• Your assignment
Set every entry down again exactly, excluding any pictures.

Items from a data source
[Start of Attachment]
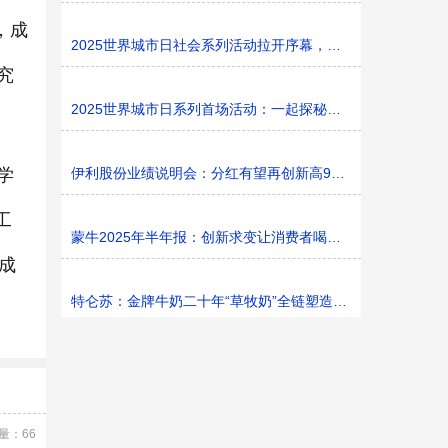
，成
2025世界城市日社会系列活动拉开序幕，探寻社区花园里的
究
2025世界城市日系列首场活动：一起探秘家门口的“魔法花园
学
伊利股份业绩说明会：分红有望再创新高9%利润率目标不变
工
蒙牛2025年半年报：创新求变让消费者喝上奶、喝好奶、喝
成
特仑苏：金牌牛奶二十年“草牧奶”全链塑造有机新矩阵
量：66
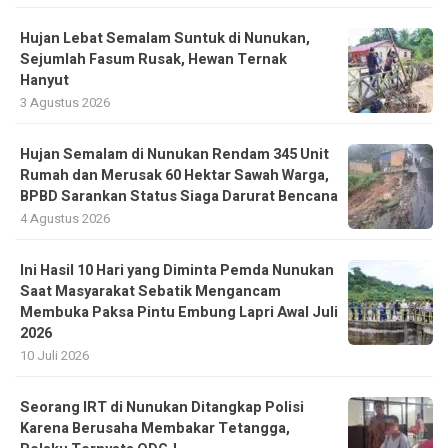
Hujan Lebat Semalam Suntuk di Nunukan,
Sejumlah Fasum Rusak, Hewan Ternak
Hanyut
3 Agustus 2026
Hujan Semalam di Nunukan Rendam 345 Unit
Rumah dan Merusak 60 Hektar Sawah Warga,
BPBD Sarankan Status Siaga Darurat Bencana
4 Agustus 2026
Ini Hasil 10 Hari yang Diminta Pemda Nunukan
Saat Masyarakat Sebatik Mengancam
Membuka Paksa Pintu Embung Lapri Awal Juli
2026
10 Juli 2026
Seorang IRT di Nunukan Ditangkap Polisi
Karena Berusaha Membakar Tetangga,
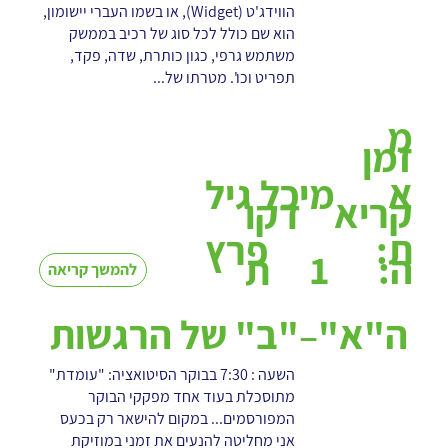
הווידג'ט (Widget), או בשמו העברי יישומון,
הוא שם כולל לכל סוג של רכיב בממשק
משתמש גרפי, כגון כותרת, שדה, פקד,
תפריט וכו'. מטרתו של...
מ
זמן
א
מיכל גיל
קריא
דקו
ת:
פרץ
1
ה:
ת
להמשך קריאה
ה"א"–"ב" של הרגשות
השעה : 7:30 בבוקר הסיטואציה: "עומדת"
מתוסכלת בעוד אחד מפקקי הבוקר
המפורסמים... במקום להישאר רק בכעס
אני מחליטה להנעים את זמני במוזיקת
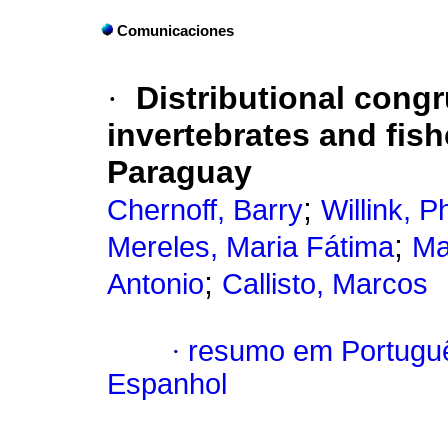
Comunicaciones
·
Distributional cong
invertebrates and fis
Paraguay
;
Chernoff, Barry
Willink, P
;
Mereles, Maria Fátima
Ma
;
Antonio
Callisto, Marcos
·
resumo em Portugu
Espanhol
[End of Attachment]
• Completed exercise
，成
2025世界城市日社会系列活动拉开序幕，探寻社区花园里的
究
2025世界城市日系列首场活动：一起探秘家门口的“魔法花园
学
伊利股份业绩说明会：分红有望再创新高9%利润率目标不变
工
蒙牛2025年半年报：创新求变让消费者喝上奶、喝好奶、喝
成
特仑苏：金牌牛奶二十年“草牧奶”全链塑造有机新矩阵
量：66
Hujan Lebat Semalam Suntuk di Nunukan,
Sejumlah Fasum Rusak, Hewan Ternak
Hanyut
3 Agustus 2026
Hujan Semalam di Nunukan Rendam 345 Unit
Rumah dan Merusak 60 Hektar Sawah Warga,
BPBD Sarankan Status Siaga Darurat Bencana
4 Agustus 2026
Ini Hasil 10 Hari yang Diminta Pemda Nunukan
Saat Masyarakat Sebatik Mengancam
Membuka Paksa Pintu Embung Lapri Awal Juli
2026
10 Juli 2026
Seorang IRT di Nunukan Ditangkap Polisi
Karena Berusaha Membakar Tetangga,
הווידג'ט (Widget), או בשמו העברי יישומון,
הוא שם כולל לכל סוג של רכיב בממשק
משתמש גרפי, כגון כותרת, שדה, פקד,
תפריט וכו'. מטרתו של...
מ
זמן
א
מיכל גיל
קריא
דקו
ת:
פרץ
1
ה:
ת
להמשך קריאה
ה"א"–"ב" של הרגשות
השעה : 7:30 בבוקר הסיטואציה: "עומדת"
מתוסכלת בעוד אחד מפקקי הבוקר
המפורסמים... במקום להישאר רק בכעס
אני מחליטה להנעים את זמני במוזיקת
Comunicaciones
·
Distributional cong
invertebrates and fis
Paraguay
;
Chernoff, Barry
Willink, P
;
Mereles, Maria Fátima
Ma
;
Antonio
Callisto, Marcos
·
resumo em Portugu
Espanhol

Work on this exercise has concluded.